Thursday, January 16, 2014

Back to School

http://commons.wikimedia.org/wiki/File:Higher_learning.pngAs I sit down to prepare for the spring semester, I wonder, once again, what is enough for students in English Composition at a community college to learn? The master course outline states that they should learn to “write complete, correct, serviceable sentences that exhibit a reasonable degree of structural variety…; write effective, serviceable paragraphs;” and of course write some good essays as well. They should learn that writing is a process of pre-writing, drafting, revision, and editing. They should learn to do academic research, write an 8- to 10-page paper using at least five reputable sources to support a thesis, and document it all in MLA style. This is more than enough for 15 weeks with 2 ½ hours per week of class time. But wait, there’s more… Because of course in order to do this, they need to know how to read difficult pieces of nonfiction, and comprehend them, and use them to make inferences relating to their topics.

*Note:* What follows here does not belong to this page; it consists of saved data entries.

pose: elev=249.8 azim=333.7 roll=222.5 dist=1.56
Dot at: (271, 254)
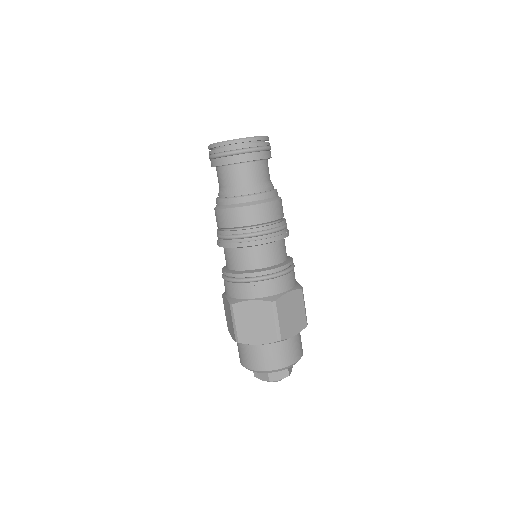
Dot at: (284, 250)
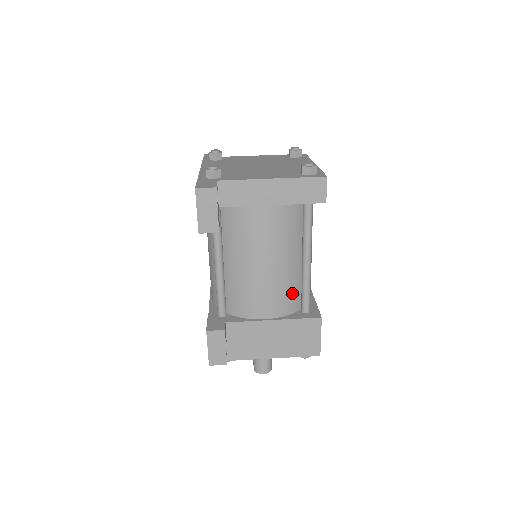
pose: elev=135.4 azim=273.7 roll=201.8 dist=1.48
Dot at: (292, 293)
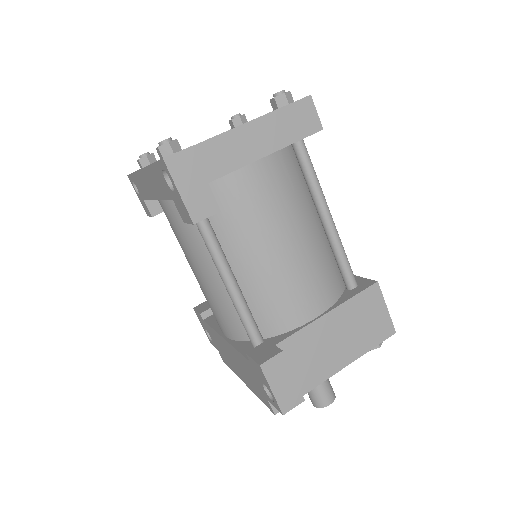
Dot at: (329, 269)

The students who do well in English 101 tend to be the students who already know how to do most of this stuff. But what about the others – those who come in as almost blank slates, having never read any more than was absolutely necessary to scrape by. (And don’t fool yourself into thinking that included all the books assigned in high school. There is no need to buy Cliff’s Notes anymore. Just Google the title to get a complete short synopsis.) These are students who string endless clauses together in their writing, put apostrophes where they don’t belong and not where they do, and either don’t use commas at all or spill boxes of them all over the page.

But before I can even hope to correct any of these issues, I first have to try to get them to care because half the students sitting in front of me are only there because someone told them they needed to be. They don’t know what they want to do in life. They are trying to get their basic classes “out of the way.” But not knowing what “the way” is, they once again do the bare minimum, or what they think is the bare minimum, not realizing that the standard for just barely not failing is higher in college. These are the students who complain about college being “13th grade” when they are the ones who make it that way. I don’t wish to suggest that all my students are like this, but they are ones I worry about. They take other classes in which they do scrape by, and someday – perhaps – they may actually graduate from this college. In that eventuality, given that in 15 weeks there is no way they can learn what should essentially have been the entire K-12 curriculum (taken to a higher level, of course, because this is college), what do they need to know and be able to do that it is actually possible for me to teach them in this amount of time?

Well, what do average people need to know how to do in “the real world”? For one thing, it would be nice if they could send a clear email that could be recognized as English. (There’s your drafting, revising, and editing.) But of course they laugh when I tell them that I will sometimes go over an email 10 times before I send it. I do it because I want to make sure the message will be received as I intended. Then again, I have had lots of experience with badly received emails, both as the sender and the recipient. Sending a well-written email is an essential life skill.

Imagine reading this from a college student:
hi I dont know when I’ll be back in class but what did imiss last week ….

Students also laugh at me when I tell them that when I find a typo in my work I feel like I’m standing in front of the world in my underwear. Considering what we see on TV and on YouTube (and in emails like the above), they probably think that’s a good thing!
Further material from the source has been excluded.